(Records supplied Opens)

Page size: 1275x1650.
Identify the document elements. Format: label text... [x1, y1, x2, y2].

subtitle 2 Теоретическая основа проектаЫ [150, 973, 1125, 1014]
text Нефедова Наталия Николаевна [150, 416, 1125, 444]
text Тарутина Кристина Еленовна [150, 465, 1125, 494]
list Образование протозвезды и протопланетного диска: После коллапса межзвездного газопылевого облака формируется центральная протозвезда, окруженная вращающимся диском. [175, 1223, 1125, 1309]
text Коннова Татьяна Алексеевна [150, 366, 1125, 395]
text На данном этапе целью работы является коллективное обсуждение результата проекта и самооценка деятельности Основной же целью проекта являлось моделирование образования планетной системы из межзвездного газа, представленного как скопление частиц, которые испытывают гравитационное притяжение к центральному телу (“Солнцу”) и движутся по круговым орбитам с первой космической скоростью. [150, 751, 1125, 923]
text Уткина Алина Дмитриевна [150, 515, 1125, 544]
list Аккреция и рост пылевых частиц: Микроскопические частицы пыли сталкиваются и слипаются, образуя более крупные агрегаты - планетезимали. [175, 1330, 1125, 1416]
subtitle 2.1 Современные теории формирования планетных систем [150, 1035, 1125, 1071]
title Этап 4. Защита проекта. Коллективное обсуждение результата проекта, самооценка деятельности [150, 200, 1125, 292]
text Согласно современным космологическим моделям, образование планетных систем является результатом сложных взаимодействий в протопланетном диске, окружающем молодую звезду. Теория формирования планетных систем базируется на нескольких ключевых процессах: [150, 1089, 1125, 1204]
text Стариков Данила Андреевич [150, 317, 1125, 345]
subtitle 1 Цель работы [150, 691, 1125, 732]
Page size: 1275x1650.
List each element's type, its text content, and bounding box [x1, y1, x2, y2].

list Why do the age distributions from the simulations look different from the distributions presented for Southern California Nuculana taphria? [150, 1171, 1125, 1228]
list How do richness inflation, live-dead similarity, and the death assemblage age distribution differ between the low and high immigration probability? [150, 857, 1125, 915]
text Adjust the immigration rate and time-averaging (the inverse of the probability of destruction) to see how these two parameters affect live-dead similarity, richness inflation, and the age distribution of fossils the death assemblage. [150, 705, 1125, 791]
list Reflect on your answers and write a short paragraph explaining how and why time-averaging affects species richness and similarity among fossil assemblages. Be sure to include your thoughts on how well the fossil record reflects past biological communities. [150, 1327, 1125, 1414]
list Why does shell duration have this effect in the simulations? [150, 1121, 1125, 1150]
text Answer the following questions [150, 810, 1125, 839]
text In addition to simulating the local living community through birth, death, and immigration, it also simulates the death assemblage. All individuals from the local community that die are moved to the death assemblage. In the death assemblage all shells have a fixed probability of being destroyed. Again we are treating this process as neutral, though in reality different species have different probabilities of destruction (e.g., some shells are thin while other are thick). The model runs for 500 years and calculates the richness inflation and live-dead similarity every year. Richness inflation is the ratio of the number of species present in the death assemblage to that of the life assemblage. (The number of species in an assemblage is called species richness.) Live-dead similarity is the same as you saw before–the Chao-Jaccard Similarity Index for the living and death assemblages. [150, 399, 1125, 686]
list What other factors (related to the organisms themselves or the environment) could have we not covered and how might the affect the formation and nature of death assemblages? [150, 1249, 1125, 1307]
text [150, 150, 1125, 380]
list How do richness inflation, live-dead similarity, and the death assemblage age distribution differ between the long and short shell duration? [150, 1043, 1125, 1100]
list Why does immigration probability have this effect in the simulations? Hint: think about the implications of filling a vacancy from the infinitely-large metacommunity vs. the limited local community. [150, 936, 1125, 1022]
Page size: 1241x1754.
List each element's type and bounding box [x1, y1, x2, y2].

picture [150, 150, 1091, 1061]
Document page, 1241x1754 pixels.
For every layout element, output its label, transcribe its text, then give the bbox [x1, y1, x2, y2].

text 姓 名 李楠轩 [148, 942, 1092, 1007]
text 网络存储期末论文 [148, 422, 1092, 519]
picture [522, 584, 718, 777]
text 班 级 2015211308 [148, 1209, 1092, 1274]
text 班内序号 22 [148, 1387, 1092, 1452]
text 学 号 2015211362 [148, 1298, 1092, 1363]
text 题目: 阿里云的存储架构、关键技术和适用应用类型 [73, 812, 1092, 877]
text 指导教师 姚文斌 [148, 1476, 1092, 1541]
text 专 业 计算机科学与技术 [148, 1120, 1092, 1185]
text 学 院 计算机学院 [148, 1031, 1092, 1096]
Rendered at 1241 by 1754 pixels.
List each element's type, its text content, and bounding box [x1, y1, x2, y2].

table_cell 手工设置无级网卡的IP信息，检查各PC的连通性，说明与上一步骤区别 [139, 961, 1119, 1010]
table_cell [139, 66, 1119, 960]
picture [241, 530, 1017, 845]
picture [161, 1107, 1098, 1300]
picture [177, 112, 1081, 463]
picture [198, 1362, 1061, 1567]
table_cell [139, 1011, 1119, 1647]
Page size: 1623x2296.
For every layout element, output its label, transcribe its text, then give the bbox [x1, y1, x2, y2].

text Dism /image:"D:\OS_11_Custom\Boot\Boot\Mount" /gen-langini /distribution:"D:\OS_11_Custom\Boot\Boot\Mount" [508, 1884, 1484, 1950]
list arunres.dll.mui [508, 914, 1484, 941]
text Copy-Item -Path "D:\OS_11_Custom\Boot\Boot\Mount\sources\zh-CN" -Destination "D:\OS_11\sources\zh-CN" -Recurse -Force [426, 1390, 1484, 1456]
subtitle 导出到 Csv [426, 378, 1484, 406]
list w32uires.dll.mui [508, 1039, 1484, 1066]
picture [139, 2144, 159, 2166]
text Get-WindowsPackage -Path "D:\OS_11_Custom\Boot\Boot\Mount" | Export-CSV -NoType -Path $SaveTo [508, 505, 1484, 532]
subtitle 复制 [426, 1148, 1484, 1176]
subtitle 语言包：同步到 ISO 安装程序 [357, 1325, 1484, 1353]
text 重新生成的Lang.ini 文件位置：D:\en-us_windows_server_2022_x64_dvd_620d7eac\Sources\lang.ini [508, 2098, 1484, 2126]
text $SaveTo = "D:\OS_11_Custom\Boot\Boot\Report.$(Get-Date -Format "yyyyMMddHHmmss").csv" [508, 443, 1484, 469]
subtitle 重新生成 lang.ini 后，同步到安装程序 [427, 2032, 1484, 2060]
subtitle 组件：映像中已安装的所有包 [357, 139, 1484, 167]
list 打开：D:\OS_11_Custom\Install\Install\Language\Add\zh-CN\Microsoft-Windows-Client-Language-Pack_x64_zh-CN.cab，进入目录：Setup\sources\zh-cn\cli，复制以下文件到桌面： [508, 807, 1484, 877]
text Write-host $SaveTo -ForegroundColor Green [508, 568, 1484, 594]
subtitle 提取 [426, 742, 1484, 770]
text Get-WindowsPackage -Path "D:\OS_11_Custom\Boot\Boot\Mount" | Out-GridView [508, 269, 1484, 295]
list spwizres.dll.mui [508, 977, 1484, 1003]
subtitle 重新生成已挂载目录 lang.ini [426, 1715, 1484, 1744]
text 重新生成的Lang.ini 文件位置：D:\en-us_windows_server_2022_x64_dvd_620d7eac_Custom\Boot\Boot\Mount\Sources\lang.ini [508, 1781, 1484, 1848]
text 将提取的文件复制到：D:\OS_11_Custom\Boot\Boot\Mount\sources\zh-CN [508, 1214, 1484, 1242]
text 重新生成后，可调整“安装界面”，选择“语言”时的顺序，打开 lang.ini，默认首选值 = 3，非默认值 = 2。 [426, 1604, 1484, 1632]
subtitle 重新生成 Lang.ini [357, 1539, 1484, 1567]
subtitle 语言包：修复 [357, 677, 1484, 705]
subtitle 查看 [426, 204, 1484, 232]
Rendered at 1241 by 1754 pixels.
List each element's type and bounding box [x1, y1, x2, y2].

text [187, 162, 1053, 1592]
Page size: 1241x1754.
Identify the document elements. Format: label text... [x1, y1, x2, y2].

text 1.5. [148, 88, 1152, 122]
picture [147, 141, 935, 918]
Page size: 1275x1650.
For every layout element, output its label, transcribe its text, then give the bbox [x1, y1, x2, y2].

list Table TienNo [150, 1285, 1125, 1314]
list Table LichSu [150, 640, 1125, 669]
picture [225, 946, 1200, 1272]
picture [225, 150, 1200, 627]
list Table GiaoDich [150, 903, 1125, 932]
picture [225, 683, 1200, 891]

(Records supplied Closes)

**Exercise objective**
Output the lines above exactly, but only those between the line holding "text [150, 150, 1125, 380]" and the line holding "Page size: 1623x2296.", inclusive.

**Reply**
text [150, 150, 1125, 380]
list How do richness inflation, live-dead similarity, and the death assemblage age distribution differ between the long and short shell duration? [150, 1043, 1125, 1100]
list Why does immigration probability have this effect in the simulations? Hint: think about the implications of filling a vacancy from the infinitely-large metacommunity vs. the limited local community. [150, 936, 1125, 1022]
Page size: 1241x1754.
List each element's type and bounding box [x1, y1, x2, y2].

picture [150, 150, 1091, 1061]
Document page, 1241x1754 pixels.
For every layout element, output its label, transcribe its text, then give the bbox [x1, y1, x2, y2].

text 姓 名 李楠轩 [148, 942, 1092, 1007]
text 网络存储期末论文 [148, 422, 1092, 519]
picture [522, 584, 718, 777]
text 班 级 2015211308 [148, 1209, 1092, 1274]
text 班内序号 22 [148, 1387, 1092, 1452]
text 学 号 2015211362 [148, 1298, 1092, 1363]
text 题目: 阿里云的存储架构、关键技术和适用应用类型 [73, 812, 1092, 877]
text 指导教师 姚文斌 [148, 1476, 1092, 1541]
text 专 业 计算机科学与技术 [148, 1120, 1092, 1185]
text 学 院 计算机学院 [148, 1031, 1092, 1096]
Rendered at 1241 by 1754 pixels.
List each element's type, its text content, and bounding box [x1, y1, x2, y2].

table_cell 手工设置无级网卡的IP信息，检查各PC的连通性，说明与上一步骤区别 [139, 961, 1119, 1010]
table_cell [139, 66, 1119, 960]
picture [241, 530, 1017, 845]
picture [161, 1107, 1098, 1300]
picture [177, 112, 1081, 463]
picture [198, 1362, 1061, 1567]
table_cell [139, 1011, 1119, 1647]
Page size: 1623x2296.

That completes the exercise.